# Record set:
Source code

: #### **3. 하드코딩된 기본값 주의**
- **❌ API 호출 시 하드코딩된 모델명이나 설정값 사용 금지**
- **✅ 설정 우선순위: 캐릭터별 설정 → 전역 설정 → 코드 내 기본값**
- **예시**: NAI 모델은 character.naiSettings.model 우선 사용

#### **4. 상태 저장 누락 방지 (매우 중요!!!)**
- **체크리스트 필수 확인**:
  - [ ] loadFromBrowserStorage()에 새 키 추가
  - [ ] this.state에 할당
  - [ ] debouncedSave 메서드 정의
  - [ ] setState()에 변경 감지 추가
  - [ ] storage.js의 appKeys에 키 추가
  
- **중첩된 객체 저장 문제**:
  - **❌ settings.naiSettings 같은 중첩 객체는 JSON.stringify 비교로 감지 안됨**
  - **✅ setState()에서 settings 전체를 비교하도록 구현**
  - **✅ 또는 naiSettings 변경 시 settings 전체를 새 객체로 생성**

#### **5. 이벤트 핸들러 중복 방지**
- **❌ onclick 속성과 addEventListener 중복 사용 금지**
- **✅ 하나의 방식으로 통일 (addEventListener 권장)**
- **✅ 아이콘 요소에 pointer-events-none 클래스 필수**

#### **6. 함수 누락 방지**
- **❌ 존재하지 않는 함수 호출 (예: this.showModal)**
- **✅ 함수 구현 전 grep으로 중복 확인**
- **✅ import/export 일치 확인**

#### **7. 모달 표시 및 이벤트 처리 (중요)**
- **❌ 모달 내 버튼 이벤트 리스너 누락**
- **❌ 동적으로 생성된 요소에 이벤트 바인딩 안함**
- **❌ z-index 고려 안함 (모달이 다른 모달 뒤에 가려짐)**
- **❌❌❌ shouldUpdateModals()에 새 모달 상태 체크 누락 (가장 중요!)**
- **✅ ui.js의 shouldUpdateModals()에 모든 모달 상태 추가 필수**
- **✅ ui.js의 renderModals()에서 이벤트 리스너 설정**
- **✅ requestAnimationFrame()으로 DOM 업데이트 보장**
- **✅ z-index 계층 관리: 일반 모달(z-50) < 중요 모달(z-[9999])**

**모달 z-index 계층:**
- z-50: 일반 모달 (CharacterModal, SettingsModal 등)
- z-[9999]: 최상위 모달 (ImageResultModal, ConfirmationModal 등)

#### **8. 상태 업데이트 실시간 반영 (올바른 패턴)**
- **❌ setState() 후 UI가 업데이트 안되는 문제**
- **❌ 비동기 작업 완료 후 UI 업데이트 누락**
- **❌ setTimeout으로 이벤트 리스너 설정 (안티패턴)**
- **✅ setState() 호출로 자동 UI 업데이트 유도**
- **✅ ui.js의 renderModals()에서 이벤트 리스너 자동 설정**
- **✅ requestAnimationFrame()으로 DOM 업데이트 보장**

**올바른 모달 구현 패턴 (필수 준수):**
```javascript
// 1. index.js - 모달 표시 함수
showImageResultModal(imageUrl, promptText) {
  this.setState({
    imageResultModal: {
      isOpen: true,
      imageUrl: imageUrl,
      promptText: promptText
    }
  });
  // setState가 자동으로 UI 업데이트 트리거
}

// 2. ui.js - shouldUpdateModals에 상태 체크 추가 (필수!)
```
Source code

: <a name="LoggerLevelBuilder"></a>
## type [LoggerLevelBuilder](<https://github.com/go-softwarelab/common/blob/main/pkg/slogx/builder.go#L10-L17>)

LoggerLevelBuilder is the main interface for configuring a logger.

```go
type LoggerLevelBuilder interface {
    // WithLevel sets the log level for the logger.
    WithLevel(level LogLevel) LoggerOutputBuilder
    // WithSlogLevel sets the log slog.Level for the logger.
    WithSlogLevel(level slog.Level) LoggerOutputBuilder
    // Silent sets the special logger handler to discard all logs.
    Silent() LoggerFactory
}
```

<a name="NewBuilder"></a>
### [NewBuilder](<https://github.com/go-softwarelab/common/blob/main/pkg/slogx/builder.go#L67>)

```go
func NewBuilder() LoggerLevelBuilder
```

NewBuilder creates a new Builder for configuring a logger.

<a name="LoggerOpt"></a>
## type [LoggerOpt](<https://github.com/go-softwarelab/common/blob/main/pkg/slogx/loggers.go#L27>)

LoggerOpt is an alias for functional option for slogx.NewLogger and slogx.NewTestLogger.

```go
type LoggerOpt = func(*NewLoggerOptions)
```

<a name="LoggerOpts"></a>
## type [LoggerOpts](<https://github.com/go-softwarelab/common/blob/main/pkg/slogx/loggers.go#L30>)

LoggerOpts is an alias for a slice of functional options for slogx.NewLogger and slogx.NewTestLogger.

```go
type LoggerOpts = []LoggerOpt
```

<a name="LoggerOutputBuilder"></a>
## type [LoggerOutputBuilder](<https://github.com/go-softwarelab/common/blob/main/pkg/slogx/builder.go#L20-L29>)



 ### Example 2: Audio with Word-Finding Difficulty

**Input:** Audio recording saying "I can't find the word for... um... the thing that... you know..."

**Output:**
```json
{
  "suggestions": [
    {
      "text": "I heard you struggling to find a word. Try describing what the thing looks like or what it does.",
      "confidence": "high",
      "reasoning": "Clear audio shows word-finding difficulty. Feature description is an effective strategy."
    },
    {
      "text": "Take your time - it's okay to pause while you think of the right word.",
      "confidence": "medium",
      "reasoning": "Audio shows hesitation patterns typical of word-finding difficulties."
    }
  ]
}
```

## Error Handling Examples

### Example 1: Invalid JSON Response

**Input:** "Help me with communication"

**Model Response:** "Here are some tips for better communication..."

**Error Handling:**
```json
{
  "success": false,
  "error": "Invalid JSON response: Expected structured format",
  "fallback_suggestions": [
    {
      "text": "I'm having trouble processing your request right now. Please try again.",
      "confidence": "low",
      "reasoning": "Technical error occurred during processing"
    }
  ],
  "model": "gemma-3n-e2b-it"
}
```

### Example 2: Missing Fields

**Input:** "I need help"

# Your task:
Everything from the first line of the data through the line holding "- **❌ setState() 후 UI가 업데이트 안되는 문제**" should be output exactly, and no other lines.

# The completed task:
Source code

: #### **3. 하드코딩된 기본값 주의**
- **❌ API 호출 시 하드코딩된 모델명이나 설정값 사용 금지**
- **✅ 설정 우선순위: 캐릭터별 설정 → 전역 설정 → 코드 내 기본값**
- **예시**: NAI 모델은 character.naiSettings.model 우선 사용

#### **4. 상태 저장 누락 방지 (매우 중요!!!)**
- **체크리스트 필수 확인**:
  - [ ] loadFromBrowserStorage()에 새 키 추가
  - [ ] this.state에 할당
  - [ ] debouncedSave 메서드 정의
  - [ ] setState()에 변경 감지 추가
  - [ ] storage.js의 appKeys에 키 추가
  
- **중첩된 객체 저장 문제**:
  - **❌ settings.naiSettings 같은 중첩 객체는 JSON.stringify 비교로 감지 안됨**
  - **✅ setState()에서 settings 전체를 비교하도록 구현**
  - **✅ 또는 naiSettings 변경 시 settings 전체를 새 객체로 생성**

#### **5. 이벤트 핸들러 중복 방지**
- **❌ onclick 속성과 addEventListener 중복 사용 금지**
- **✅ 하나의 방식으로 통일 (addEventListener 권장)**
- **✅ 아이콘 요소에 pointer-events-none 클래스 필수**

#### **6. 함수 누락 방지**
- **❌ 존재하지 않는 함수 호출 (예: this.showModal)**
- **✅ 함수 구현 전 grep으로 중복 확인**
- **✅ import/export 일치 확인**

#### **7. 모달 표시 및 이벤트 처리 (중요)**
- **❌ 모달 내 버튼 이벤트 리스너 누락**
- **❌ 동적으로 생성된 요소에 이벤트 바인딩 안함**
- **❌ z-index 고려 안함 (모달이 다른 모달 뒤에 가려짐)**
- **❌❌❌ shouldUpdateModals()에 새 모달 상태 체크 누락 (가장 중요!)**
- **✅ ui.js의 shouldUpdateModals()에 모든 모달 상태 추가 필수**
- **✅ ui.js의 renderModals()에서 이벤트 리스너 설정**
- **✅ requestAnimationFrame()으로 DOM 업데이트 보장**
- **✅ z-index 계층 관리: 일반 모달(z-50) < 중요 모달(z-[9999])**

**모달 z-index 계층:**
- z-50: 일반 모달 (CharacterModal, SettingsModal 등)
- z-[9999]: 최상위 모달 (ImageResultModal, ConfirmationModal 등)

#### **8. 상태 업데이트 실시간 반영 (올바른 패턴)**
- **❌ setState() 후 UI가 업데이트 안되는 문제**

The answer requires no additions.